#### Input data
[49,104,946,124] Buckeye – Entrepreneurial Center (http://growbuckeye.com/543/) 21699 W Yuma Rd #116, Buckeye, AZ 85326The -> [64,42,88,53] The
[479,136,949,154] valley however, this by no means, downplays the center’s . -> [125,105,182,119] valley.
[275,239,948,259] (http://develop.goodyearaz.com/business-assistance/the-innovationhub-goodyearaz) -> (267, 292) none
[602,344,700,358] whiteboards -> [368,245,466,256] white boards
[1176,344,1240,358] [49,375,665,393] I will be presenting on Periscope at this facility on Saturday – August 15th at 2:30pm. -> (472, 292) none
########
#### Input data
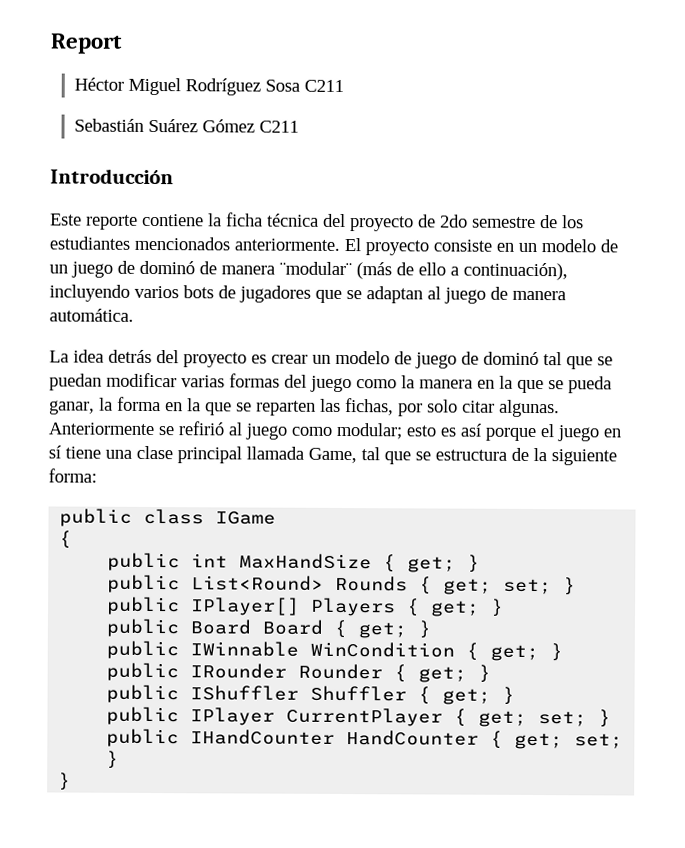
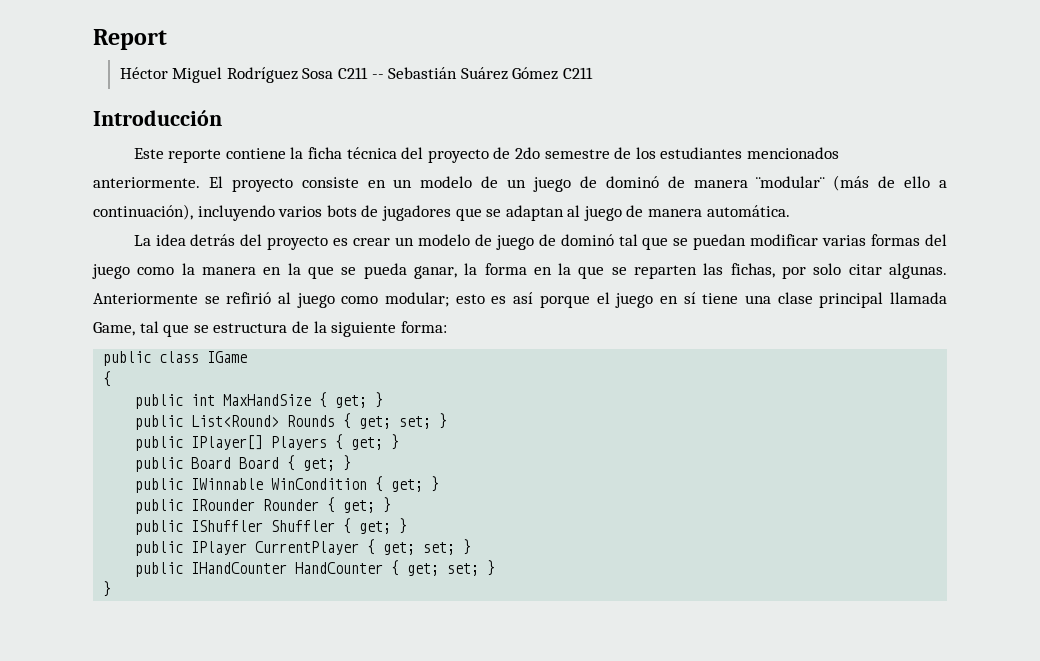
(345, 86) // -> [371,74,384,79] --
########
#### [Required work]
Your task is to copy each line of the entries that includes the word "none".

#### [Written answer]
[275,239,948,259] (http://develop.goodyearaz.com/business-assistance/the-innovationhub-goodyearaz) -> (267, 292) none
[1176,344,1240,358] [49,375,665,393] I will be presenting on Periscope at this facility on Saturday – August 15th at 2:30pm. -> (472, 292) none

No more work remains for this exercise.